(Source records)
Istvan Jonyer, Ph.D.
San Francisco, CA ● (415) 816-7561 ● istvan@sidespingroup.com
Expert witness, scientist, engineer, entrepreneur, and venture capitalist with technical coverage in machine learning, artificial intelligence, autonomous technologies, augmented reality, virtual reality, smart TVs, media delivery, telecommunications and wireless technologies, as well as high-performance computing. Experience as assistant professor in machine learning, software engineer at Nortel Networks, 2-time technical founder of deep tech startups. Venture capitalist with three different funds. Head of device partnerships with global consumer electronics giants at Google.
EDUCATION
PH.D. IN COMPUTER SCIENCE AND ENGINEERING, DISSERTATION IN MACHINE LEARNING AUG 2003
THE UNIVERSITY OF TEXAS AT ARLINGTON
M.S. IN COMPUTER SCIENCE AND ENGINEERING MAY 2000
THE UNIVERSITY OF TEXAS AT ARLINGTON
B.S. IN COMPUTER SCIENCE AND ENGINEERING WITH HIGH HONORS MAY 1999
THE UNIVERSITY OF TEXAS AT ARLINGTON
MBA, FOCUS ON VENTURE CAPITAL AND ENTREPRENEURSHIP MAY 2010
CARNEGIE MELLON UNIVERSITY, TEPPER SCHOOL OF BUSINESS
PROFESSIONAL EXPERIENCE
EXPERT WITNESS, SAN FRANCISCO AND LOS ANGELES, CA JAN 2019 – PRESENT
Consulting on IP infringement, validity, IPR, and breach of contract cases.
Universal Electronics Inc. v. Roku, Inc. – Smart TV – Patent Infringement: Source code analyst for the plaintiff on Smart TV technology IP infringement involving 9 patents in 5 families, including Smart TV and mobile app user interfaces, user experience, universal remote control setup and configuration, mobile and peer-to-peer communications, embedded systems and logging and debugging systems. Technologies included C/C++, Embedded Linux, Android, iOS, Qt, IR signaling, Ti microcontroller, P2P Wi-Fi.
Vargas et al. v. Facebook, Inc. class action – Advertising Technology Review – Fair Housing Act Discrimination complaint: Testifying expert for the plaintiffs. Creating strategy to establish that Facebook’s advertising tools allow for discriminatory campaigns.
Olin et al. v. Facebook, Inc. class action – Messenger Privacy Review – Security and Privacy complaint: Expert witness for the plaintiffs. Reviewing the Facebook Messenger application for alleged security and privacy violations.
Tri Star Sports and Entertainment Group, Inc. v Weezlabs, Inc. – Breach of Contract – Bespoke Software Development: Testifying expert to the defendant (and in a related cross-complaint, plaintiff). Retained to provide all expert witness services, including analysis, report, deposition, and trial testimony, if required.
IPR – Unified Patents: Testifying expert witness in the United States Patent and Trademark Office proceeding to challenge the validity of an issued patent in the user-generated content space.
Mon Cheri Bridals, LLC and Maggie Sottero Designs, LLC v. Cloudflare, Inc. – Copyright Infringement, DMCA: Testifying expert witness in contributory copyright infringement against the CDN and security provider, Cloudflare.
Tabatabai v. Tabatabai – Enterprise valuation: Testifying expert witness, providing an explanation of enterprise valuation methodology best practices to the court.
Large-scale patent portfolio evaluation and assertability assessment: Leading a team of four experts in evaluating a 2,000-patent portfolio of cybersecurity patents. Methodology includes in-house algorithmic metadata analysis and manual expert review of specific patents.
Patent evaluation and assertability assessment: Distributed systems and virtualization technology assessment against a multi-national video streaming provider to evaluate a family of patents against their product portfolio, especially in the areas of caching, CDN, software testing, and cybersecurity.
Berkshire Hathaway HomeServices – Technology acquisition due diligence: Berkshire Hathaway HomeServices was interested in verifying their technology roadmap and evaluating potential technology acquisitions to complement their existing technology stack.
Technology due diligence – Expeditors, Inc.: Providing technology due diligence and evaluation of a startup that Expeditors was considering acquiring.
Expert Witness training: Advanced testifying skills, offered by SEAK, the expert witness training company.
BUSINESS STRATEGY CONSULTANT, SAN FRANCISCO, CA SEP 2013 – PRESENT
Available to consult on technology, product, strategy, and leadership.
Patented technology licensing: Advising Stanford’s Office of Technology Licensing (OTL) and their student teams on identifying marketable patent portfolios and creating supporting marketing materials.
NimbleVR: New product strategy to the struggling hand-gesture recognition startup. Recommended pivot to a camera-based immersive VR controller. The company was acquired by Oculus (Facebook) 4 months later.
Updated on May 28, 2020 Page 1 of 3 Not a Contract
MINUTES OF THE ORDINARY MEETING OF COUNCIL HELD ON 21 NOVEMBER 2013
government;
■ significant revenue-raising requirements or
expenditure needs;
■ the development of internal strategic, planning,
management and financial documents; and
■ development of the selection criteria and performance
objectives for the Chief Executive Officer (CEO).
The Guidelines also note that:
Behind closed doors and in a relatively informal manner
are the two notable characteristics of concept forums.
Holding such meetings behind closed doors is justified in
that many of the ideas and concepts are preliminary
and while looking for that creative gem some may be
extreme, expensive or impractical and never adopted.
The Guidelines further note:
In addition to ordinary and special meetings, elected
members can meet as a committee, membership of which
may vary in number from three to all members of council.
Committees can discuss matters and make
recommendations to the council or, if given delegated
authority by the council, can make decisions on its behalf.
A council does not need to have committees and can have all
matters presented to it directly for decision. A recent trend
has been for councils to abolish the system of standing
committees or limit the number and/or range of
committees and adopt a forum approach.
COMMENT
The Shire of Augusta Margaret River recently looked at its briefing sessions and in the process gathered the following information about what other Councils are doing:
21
(End Source records)
For the string "Guidelines", return every line of the data where it appears.

The Guidelines also note that:
The Guidelines further note:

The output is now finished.